++++ DATA EXCERPTS ++++
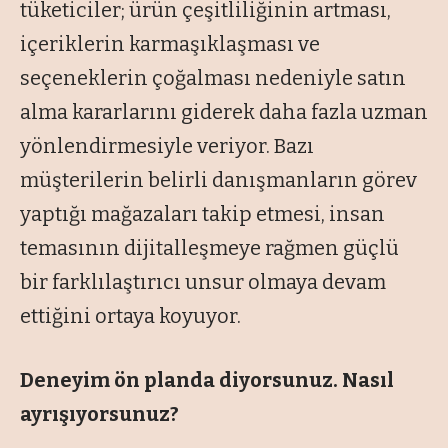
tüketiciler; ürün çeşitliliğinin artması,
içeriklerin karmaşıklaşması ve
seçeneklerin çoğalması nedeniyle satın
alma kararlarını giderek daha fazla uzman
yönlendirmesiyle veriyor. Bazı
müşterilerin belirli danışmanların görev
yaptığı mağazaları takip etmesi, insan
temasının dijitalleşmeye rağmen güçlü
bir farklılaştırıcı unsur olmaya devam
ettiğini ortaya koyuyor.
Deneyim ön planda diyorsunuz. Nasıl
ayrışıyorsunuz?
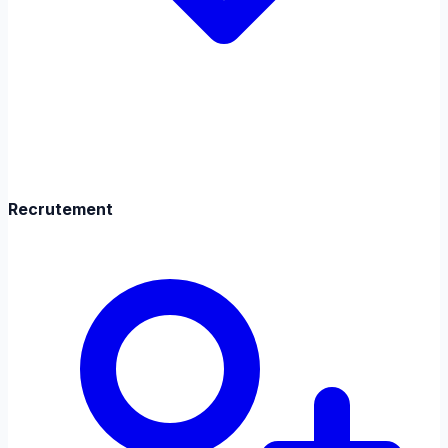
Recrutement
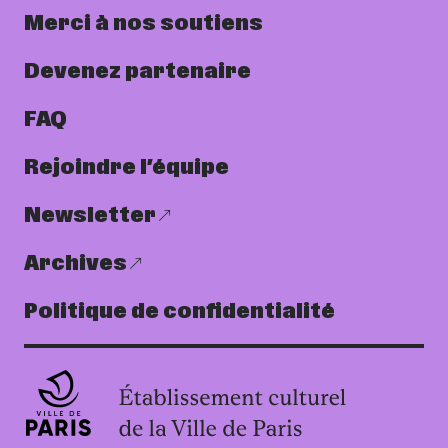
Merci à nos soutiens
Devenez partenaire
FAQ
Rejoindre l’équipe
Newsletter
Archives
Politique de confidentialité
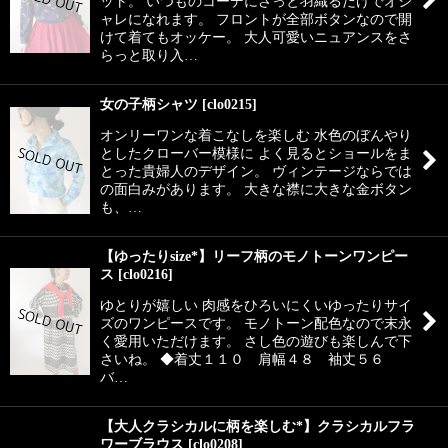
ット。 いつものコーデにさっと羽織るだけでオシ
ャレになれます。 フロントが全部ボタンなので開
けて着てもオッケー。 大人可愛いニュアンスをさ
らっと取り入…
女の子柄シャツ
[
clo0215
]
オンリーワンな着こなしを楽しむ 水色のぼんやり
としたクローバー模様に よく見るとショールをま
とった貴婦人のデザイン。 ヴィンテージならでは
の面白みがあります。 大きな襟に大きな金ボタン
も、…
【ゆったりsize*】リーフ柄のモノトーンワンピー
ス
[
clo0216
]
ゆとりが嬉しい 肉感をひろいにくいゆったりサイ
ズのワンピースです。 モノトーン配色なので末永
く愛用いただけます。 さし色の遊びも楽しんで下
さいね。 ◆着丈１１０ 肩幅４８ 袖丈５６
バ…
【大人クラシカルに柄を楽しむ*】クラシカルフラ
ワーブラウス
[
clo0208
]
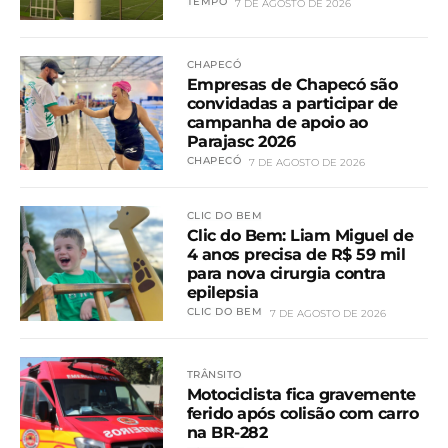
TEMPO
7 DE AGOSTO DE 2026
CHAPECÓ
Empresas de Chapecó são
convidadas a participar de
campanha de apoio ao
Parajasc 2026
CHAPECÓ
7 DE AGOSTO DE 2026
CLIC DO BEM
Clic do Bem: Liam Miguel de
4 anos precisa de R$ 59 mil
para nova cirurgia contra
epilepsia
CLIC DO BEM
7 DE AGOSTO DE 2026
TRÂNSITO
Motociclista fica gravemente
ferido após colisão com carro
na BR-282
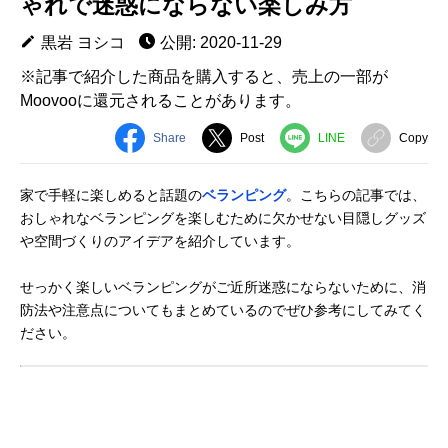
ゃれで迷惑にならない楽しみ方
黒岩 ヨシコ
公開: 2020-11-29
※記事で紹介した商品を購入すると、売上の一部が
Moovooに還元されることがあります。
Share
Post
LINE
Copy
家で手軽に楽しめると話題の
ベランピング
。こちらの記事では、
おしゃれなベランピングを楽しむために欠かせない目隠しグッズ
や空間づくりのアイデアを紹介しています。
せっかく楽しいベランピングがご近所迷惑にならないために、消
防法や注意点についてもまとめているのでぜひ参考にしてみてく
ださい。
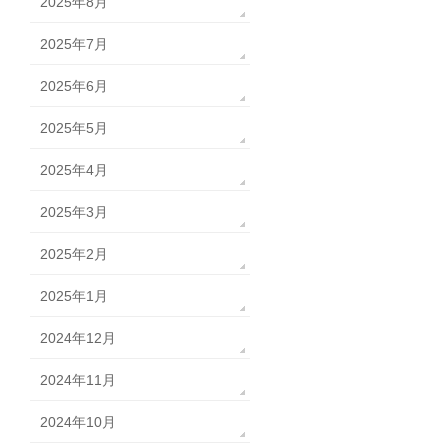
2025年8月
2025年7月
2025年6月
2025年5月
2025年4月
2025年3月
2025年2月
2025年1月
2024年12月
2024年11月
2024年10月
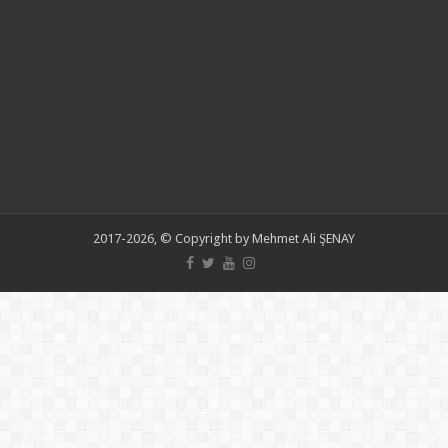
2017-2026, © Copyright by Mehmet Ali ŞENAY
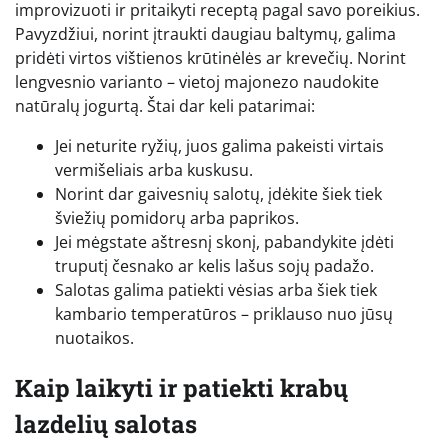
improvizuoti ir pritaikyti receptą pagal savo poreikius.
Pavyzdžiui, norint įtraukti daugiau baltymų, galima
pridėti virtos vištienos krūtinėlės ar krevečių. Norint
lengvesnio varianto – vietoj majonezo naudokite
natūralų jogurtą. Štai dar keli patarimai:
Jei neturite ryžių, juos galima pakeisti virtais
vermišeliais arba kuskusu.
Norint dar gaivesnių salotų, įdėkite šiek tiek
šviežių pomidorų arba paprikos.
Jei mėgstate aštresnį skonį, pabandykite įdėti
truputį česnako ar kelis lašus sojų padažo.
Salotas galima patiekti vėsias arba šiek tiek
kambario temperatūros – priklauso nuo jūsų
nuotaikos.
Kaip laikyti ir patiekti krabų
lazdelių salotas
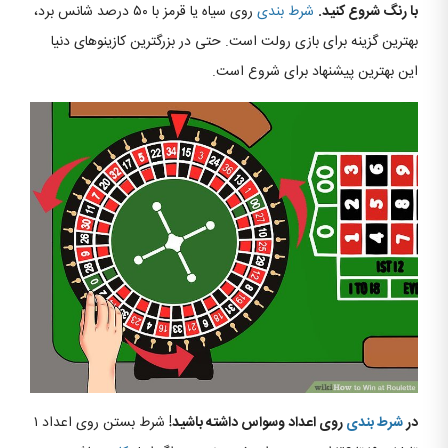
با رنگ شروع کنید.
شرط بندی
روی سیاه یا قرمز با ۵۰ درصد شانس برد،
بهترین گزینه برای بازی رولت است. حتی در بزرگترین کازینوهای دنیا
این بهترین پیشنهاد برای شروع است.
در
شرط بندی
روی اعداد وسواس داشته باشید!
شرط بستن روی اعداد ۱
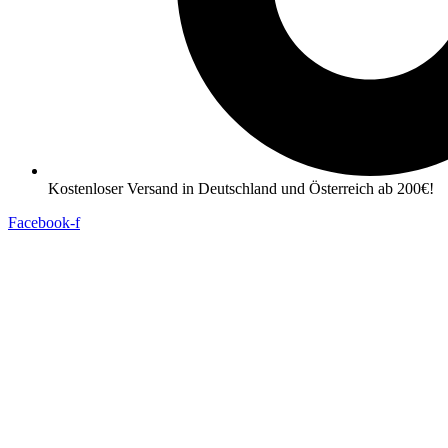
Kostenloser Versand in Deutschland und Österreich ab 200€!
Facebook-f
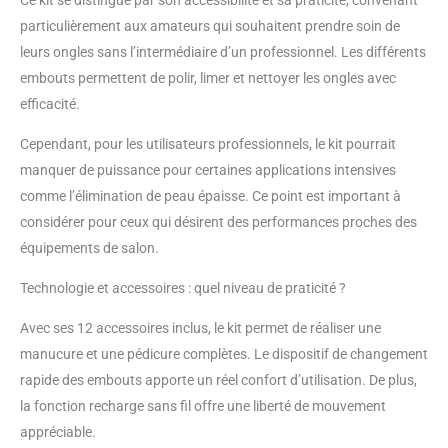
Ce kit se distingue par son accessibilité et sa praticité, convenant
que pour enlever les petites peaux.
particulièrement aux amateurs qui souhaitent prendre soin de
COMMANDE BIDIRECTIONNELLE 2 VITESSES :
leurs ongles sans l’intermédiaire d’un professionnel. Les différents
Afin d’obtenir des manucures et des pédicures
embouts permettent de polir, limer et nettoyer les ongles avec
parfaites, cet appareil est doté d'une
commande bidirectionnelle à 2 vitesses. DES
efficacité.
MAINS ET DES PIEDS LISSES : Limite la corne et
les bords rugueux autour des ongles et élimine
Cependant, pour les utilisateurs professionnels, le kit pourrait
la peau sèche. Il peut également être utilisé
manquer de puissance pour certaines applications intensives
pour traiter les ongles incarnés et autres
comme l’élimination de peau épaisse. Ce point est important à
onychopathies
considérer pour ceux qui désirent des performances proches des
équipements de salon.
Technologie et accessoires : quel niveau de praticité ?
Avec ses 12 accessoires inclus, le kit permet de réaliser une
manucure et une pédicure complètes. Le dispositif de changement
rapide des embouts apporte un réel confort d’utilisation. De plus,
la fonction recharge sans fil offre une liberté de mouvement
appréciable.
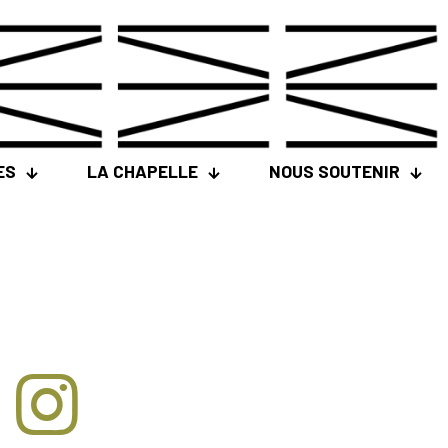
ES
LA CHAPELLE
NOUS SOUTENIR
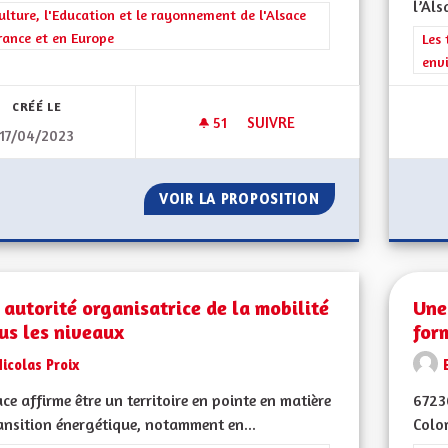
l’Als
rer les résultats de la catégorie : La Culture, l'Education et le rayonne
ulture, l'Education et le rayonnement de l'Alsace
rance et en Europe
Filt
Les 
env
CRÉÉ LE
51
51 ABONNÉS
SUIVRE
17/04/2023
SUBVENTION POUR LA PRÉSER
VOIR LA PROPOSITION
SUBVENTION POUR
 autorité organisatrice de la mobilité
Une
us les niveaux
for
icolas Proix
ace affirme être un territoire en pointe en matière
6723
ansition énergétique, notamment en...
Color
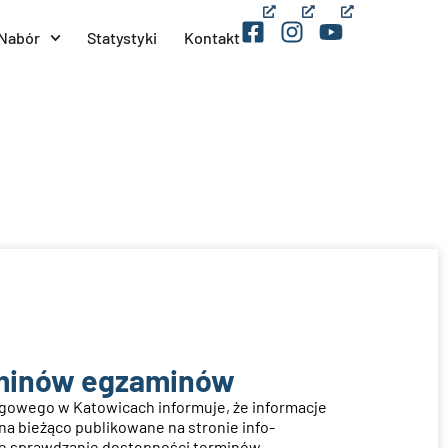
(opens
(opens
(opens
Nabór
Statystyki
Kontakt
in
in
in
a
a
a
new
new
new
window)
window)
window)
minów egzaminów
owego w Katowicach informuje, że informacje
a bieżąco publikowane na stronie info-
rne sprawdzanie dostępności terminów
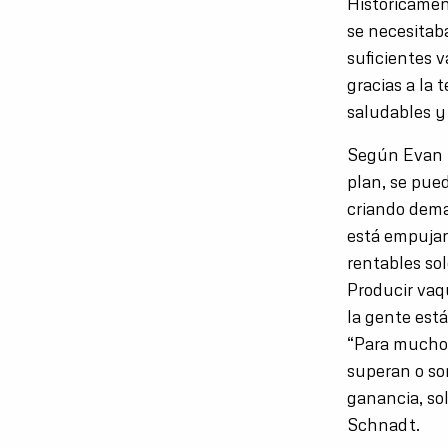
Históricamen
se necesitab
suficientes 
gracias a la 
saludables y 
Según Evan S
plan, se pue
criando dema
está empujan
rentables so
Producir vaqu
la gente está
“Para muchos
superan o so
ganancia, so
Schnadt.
++++
#### EXERCISE INSTRUCTIONS:
From the data above, output exactly the lines between the one containing "particulièrement aux amateurs" and the one containing "rapide des embouts", counting both of them.

#### RESPONSE:
particulièrement aux amateurs qui souhaitent prendre soin de
COMMANDE BIDIRECTIONNELLE 2 VITESSES :
leurs ongles sans l’intermédiaire d’un professionnel. Les différents
Afin d’obtenir des manucures et des pédicures
embouts permettent de polir, limer et nettoyer les ongles avec
parfaites, cet appareil est doté d'une
commande bidirectionnelle à 2 vitesses. DES
efficacité.
MAINS ET DES PIEDS LISSES : Limite la corne et
les bords rugueux autour des ongles et élimine
Cependant, pour les utilisateurs professionnels, le kit pourrait
la peau sèche. Il peut également être utilisé
manquer de puissance pour certaines applications intensives
pour traiter les ongles incarnés et autres
comme l’élimination de peau épaisse. Ce point est important à
onychopathies
considérer pour ceux qui désirent des performances proches des
équipements de salon.
Technologie et accessoires : quel niveau de praticité ?
Avec ses 12 accessoires inclus, le kit permet de réaliser une
manucure et une pédicure complètes. Le dispositif de changement
rapide des embouts apporte un réel confort d’utilisation. De plus,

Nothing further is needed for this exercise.